* PROBLEM DETAILS *
Please give, exactly as they appear below, the line with "[318,306,389,316] [86,323,145,333] dental" and every line after it through the final one, and nothing else.

[SOURCE INFORMATION]

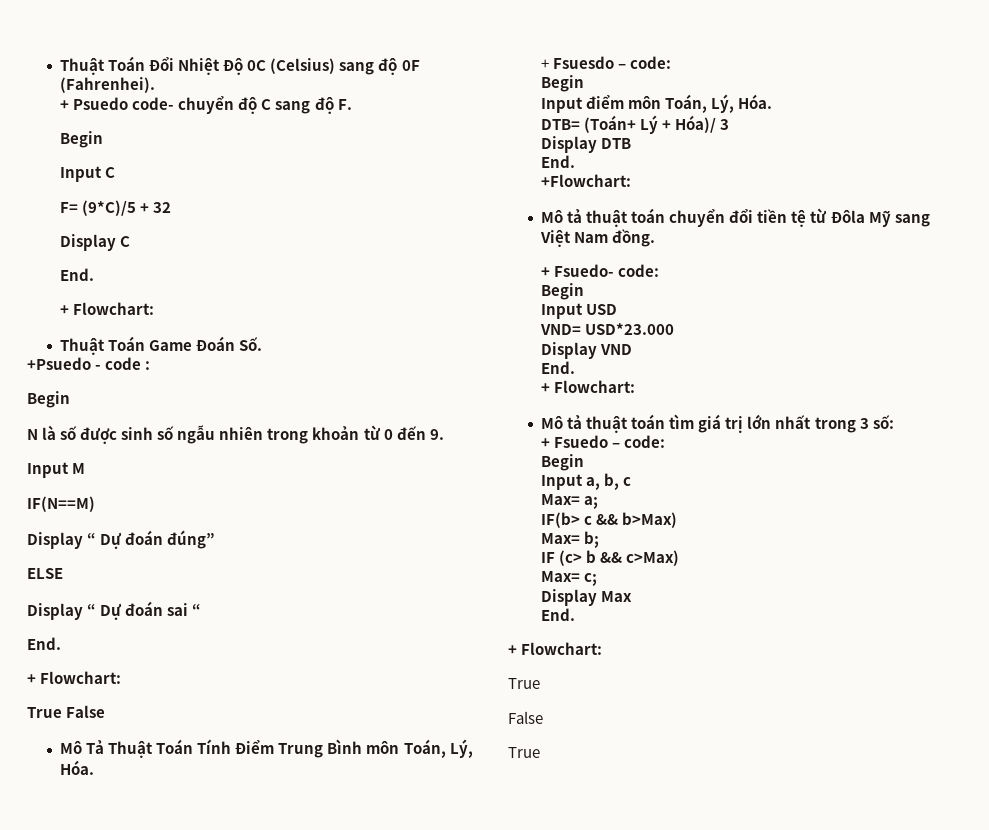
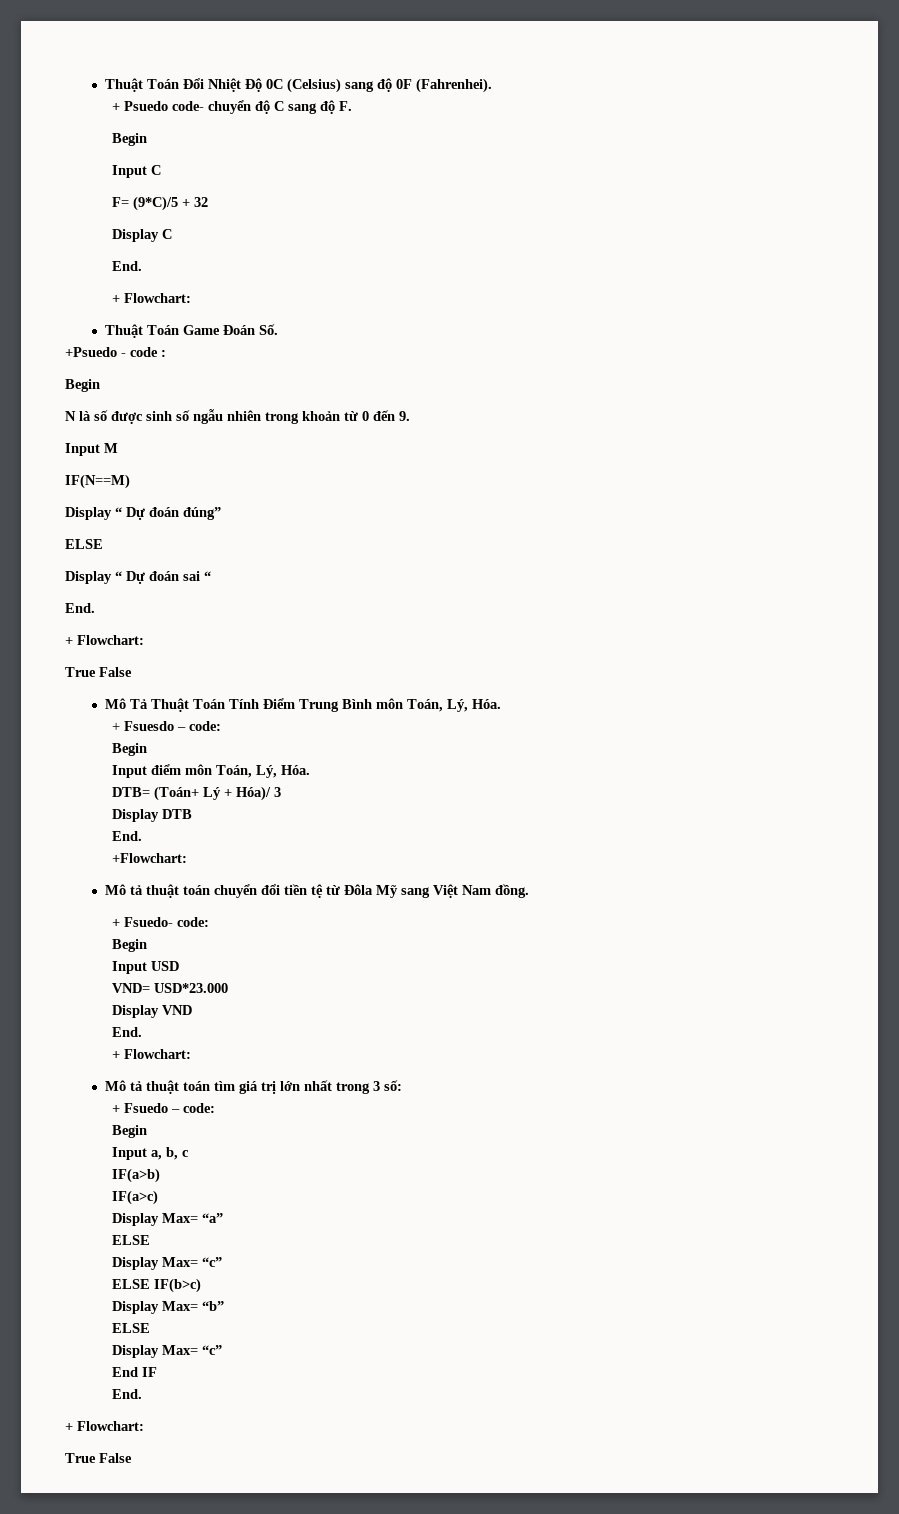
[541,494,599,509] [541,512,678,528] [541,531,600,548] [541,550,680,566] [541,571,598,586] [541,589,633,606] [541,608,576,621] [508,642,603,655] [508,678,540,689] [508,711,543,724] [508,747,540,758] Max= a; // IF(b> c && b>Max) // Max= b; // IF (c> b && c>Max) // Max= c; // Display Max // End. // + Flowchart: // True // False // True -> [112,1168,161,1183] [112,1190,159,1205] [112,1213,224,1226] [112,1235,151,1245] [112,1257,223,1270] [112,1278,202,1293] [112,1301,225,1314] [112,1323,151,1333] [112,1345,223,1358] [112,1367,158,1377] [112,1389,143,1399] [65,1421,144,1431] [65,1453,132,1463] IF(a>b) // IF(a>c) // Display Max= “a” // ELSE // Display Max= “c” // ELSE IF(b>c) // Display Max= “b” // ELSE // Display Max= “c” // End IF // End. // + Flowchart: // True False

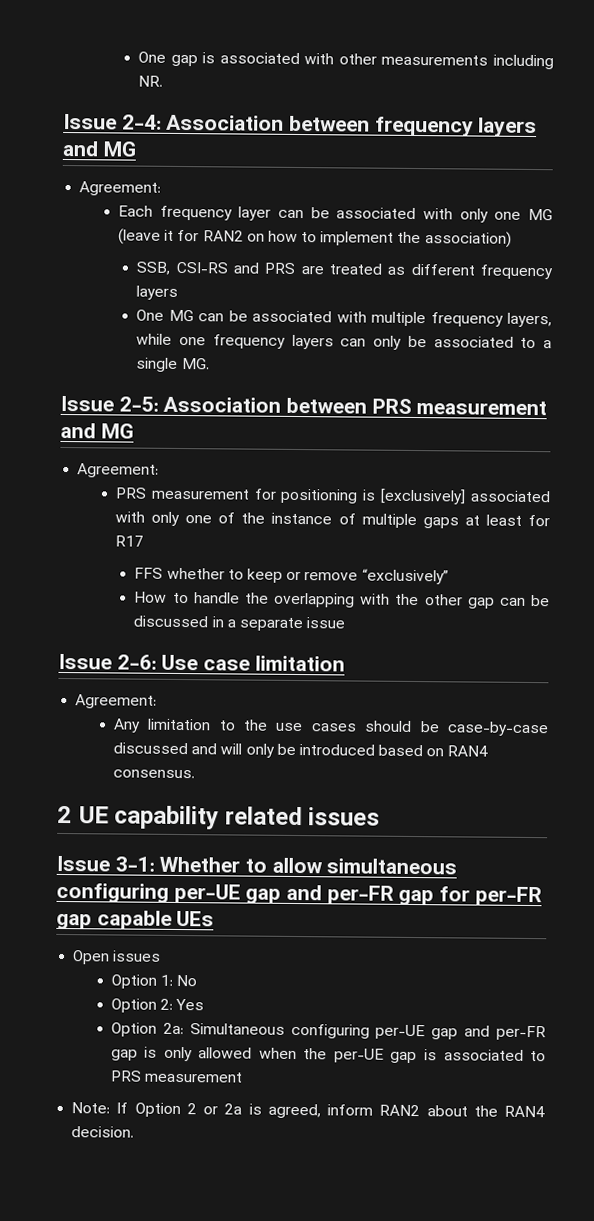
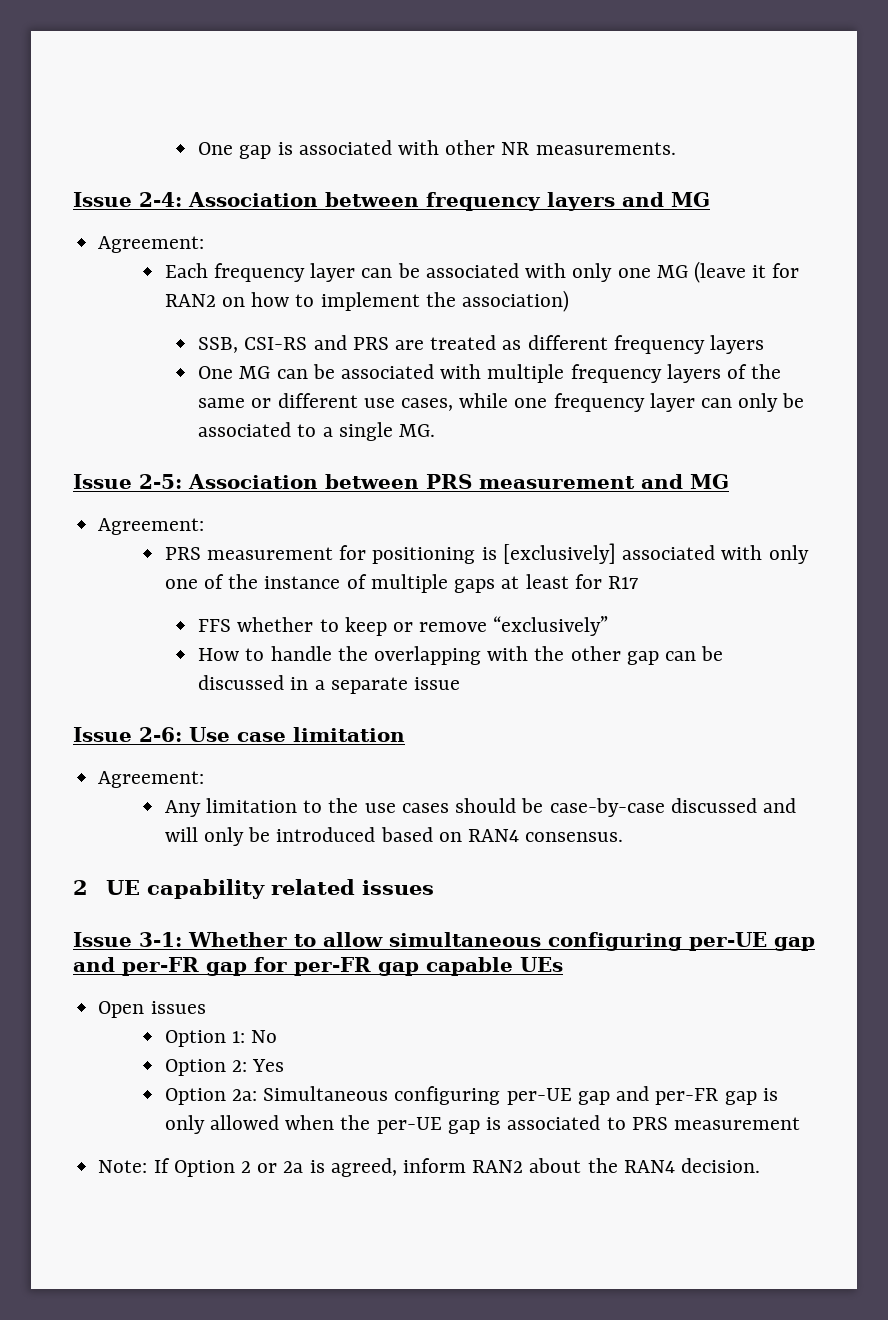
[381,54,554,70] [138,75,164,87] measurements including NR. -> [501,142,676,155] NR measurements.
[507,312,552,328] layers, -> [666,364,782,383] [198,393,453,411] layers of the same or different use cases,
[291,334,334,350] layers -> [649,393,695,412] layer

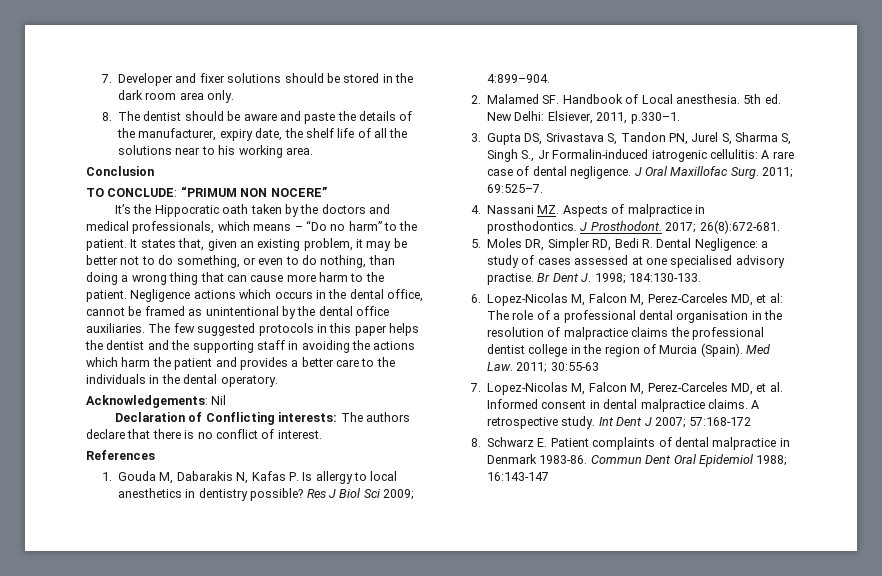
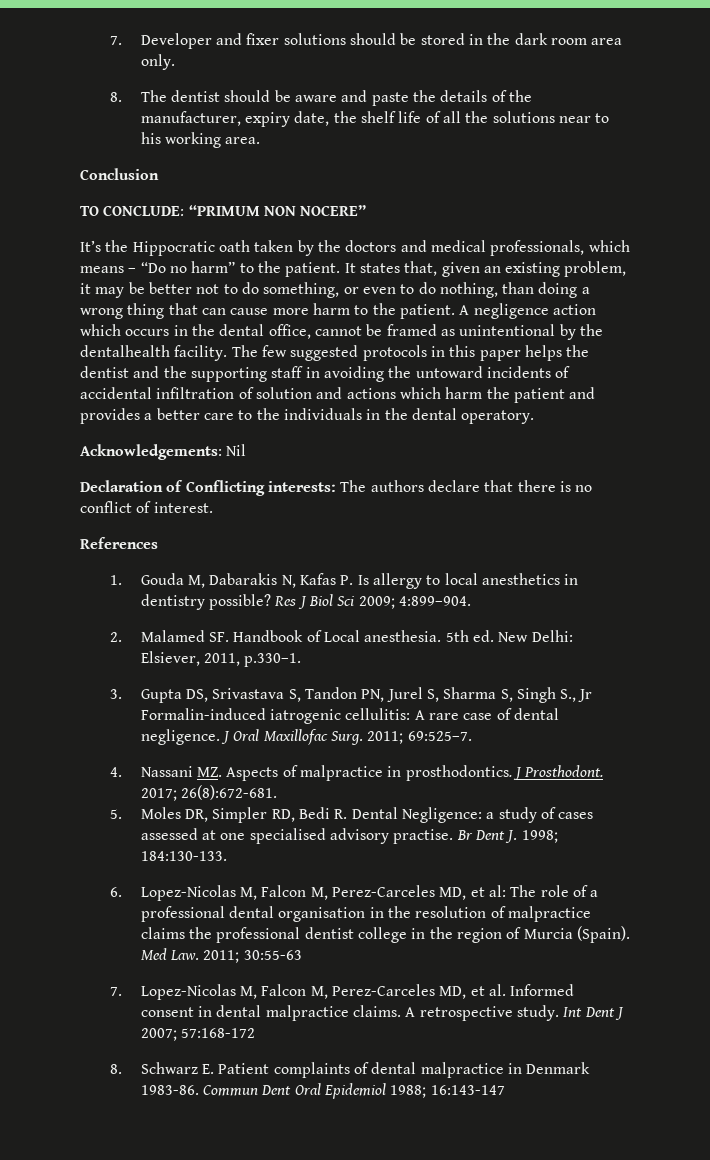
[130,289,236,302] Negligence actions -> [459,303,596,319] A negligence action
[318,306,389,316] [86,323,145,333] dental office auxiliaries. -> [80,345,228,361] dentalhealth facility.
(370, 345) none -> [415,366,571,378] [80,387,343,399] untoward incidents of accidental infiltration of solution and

[/SOURCE INFORMATION]

* TASK ANSWER *
[318,306,389,316] [86,323,145,333] dental office auxiliaries. -> [80,345,228,361] dentalhealth facility.
(370, 345) none -> [415,366,571,378] [80,387,343,399] untoward incidents of accidental infiltration of solution and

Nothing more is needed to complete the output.